Was Jae Seo’s amazing performance against Chicago yesterday the harbinger of things to come, or will the Mets continue to treat him like, well, someone less worthy than Aaron Heilman? Newsday’s Wally Matthews thinks it over :

Why did the Mets waste precious games in July on Kaz Ishii when you had a talent like Seo toiling in Norfolk all along?

It also was the one question no one involved in the decision-making process seemed to want to answer. Had the Mets waited too long to determine that Ishii is not the answer and that perhaps Jae Seo, who often was just Seo-Seo, is?

Typically in baseball, you never make a decision until you have to make a decision, pitching coach Rick Peterson said.

But with only eight weeks of baseball left and four teams still standing between the Mets and October baseball, had the time for this decision already come and gone?

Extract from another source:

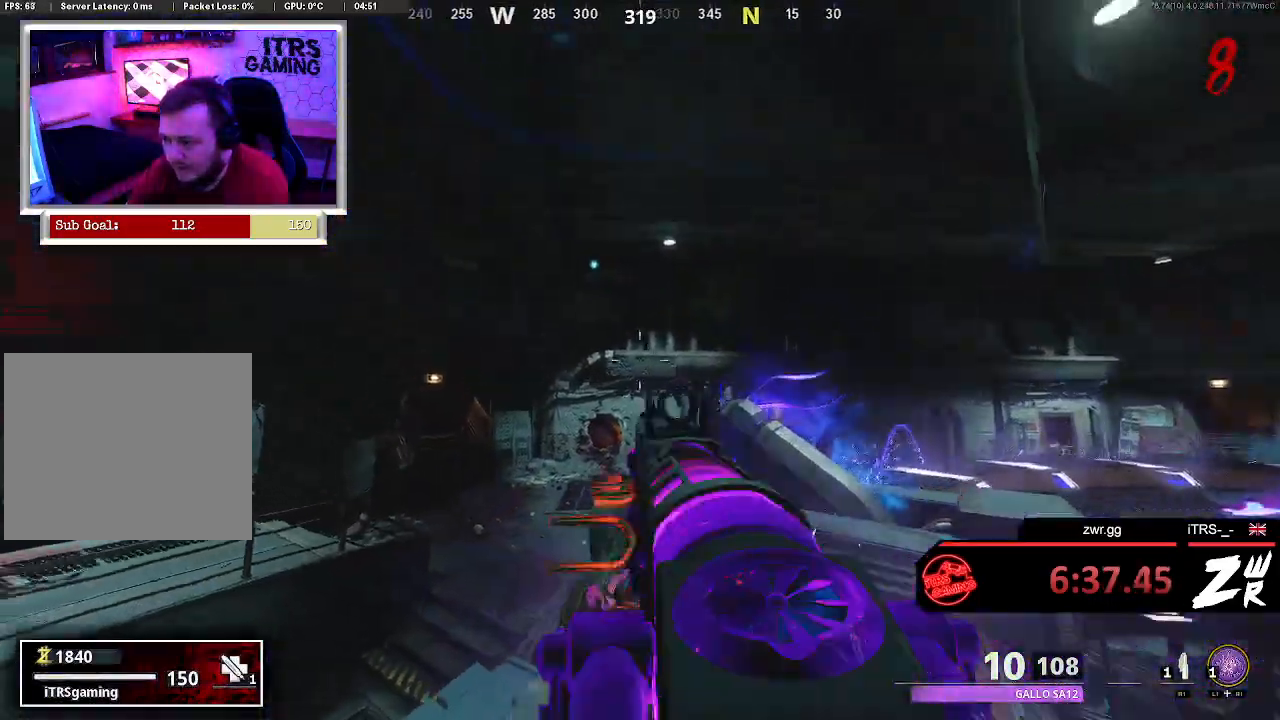
{"buttons": ["L2"], "left_stick": "center", "right_stick": "up", "events": [[33, "right_stick", "center"], [133, "right_stick", "up-left"], [300, "right_stick", "up"]]}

“Never second-guess myself,” manager Willie Randolph said somewhat testily. “Never do that. Who knows if [Seo] would have thrown that well a month ago?”

“That’s not a question for me,” Peterson said. “That’s a front-office question. That one you’ll have to ask Omar.”

“What took so long,” said Omar Minaya, the GM who finally pulled the trigger on Ishii and brought back Seo on Friday, “is that Ishii kept teasing us. He’d go good outing, bad outing. We always wanted to believe the good outings. We decided we’d give it to the end of the first half. And then, just when we were about to make the move, Ishii had a couple of good outings and Seo had a couple of bad outings.”

The pitching lines of both men do not quite bear out Minaya’s version of events – Seo’s worst outing of the year came July 16 and Ishii remained consistently bad.

Judging by the Mets’ faith in him, a return to form by Trachsel probably means a return to Norfolk for Seo. After all, Seo’s last outing as a Mets starter, on May 4, was a seven-inning one-hitter against the Phillies in which he struck out eight and lowered his ERA to 2.00. His reward was a one-way ticket back to Norfolk because Ishii, who had been sidelined with a strained back muscle, was about ready to return.

Yesterday, there was little indication that the Mets’ regard for Seo had changed very much. Before the game, Randolph was asked what he expected to see from Seo. “I’m watching just like you, bro,” the manager said.

Afterward, he acknowledged liking what he saw. But how much more of it will we see?